What you should do:
Starting at the line that contains "Total_number_of_pairs_opened" and ending with the last line of the listing, lay out those lines as a Markdown table with the columns Row and Line. Skip blank lines, and leave the pictures out of the table.

Entries provided:
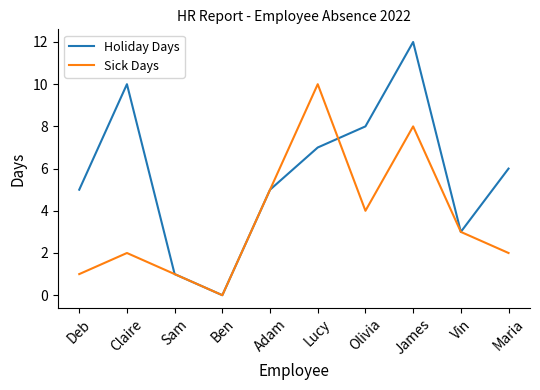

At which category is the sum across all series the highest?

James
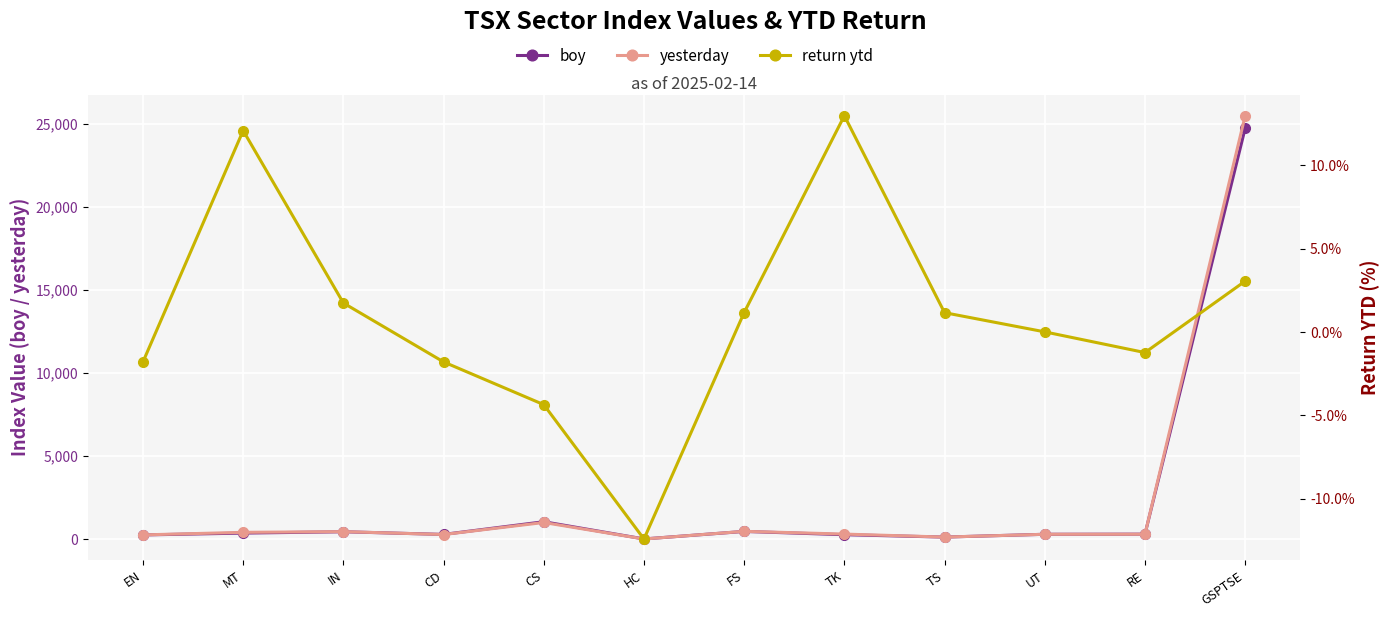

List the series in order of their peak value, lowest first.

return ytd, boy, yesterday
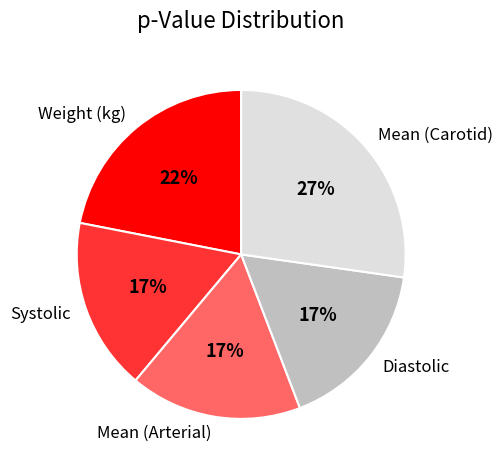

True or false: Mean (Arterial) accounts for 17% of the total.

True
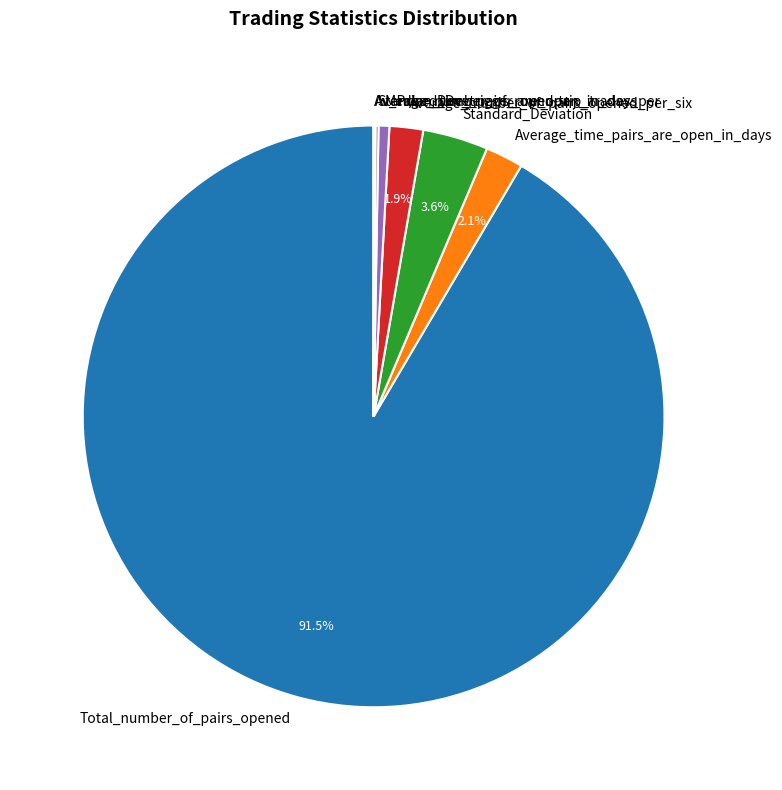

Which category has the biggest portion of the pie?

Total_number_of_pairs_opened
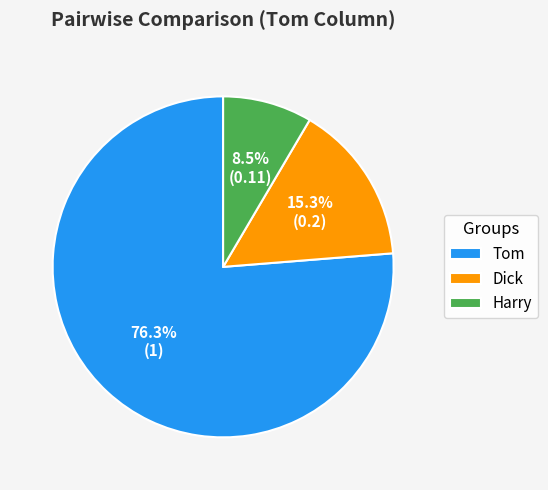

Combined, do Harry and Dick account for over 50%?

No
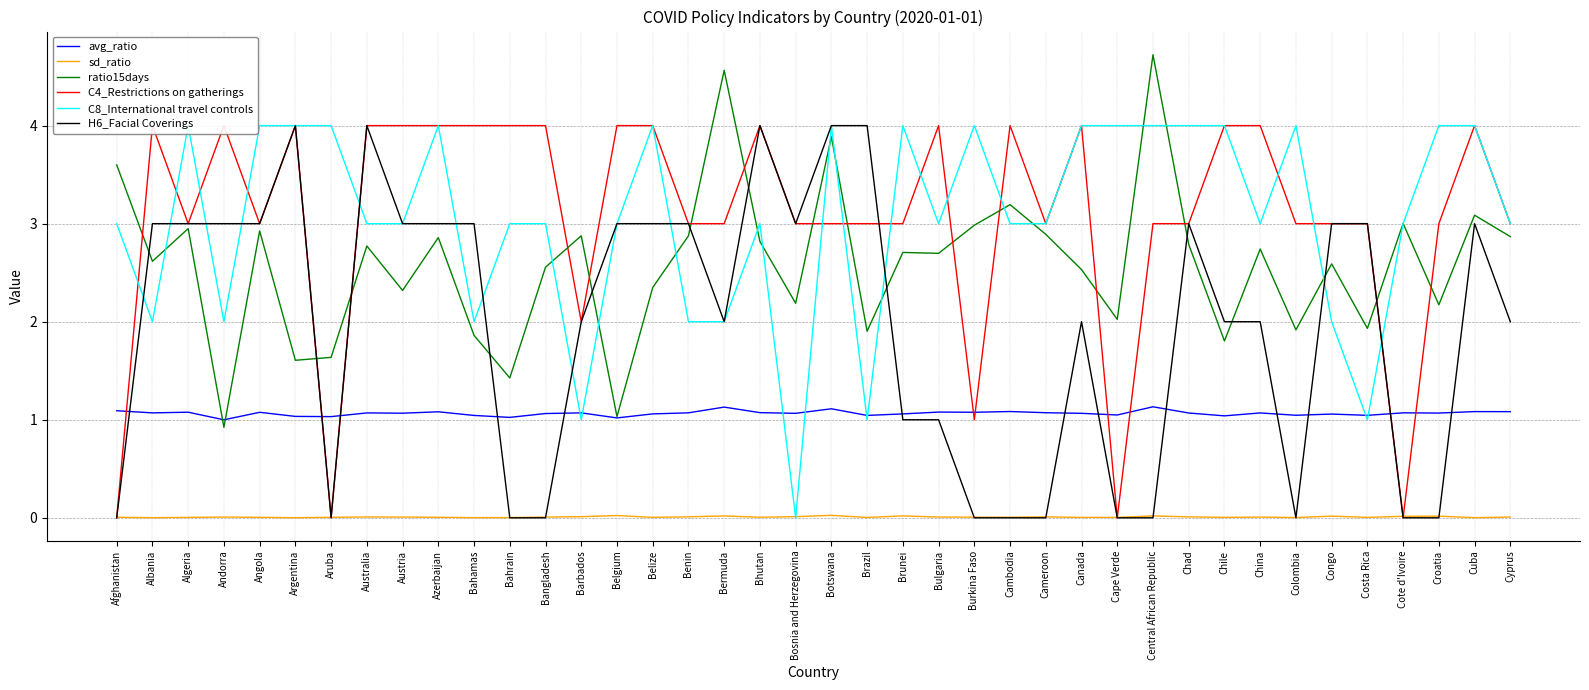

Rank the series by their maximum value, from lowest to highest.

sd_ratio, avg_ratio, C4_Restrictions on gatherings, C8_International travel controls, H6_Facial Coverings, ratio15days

Solution to this problem:
| Row | Line |
|---|---|
| 1 | Total_number_of_pairs_opened |
| 2 | Combined, do Harry and Dick account for over 50%? |
| 3 | No |
| 4 | Rank the series by their maximum value, from lowest to highest. |
| 5 | sd_ratio, avg_ratio, C4_Restrictions on gatherings, C8_International travel controls, H6_Facial Coverings, ratio15days |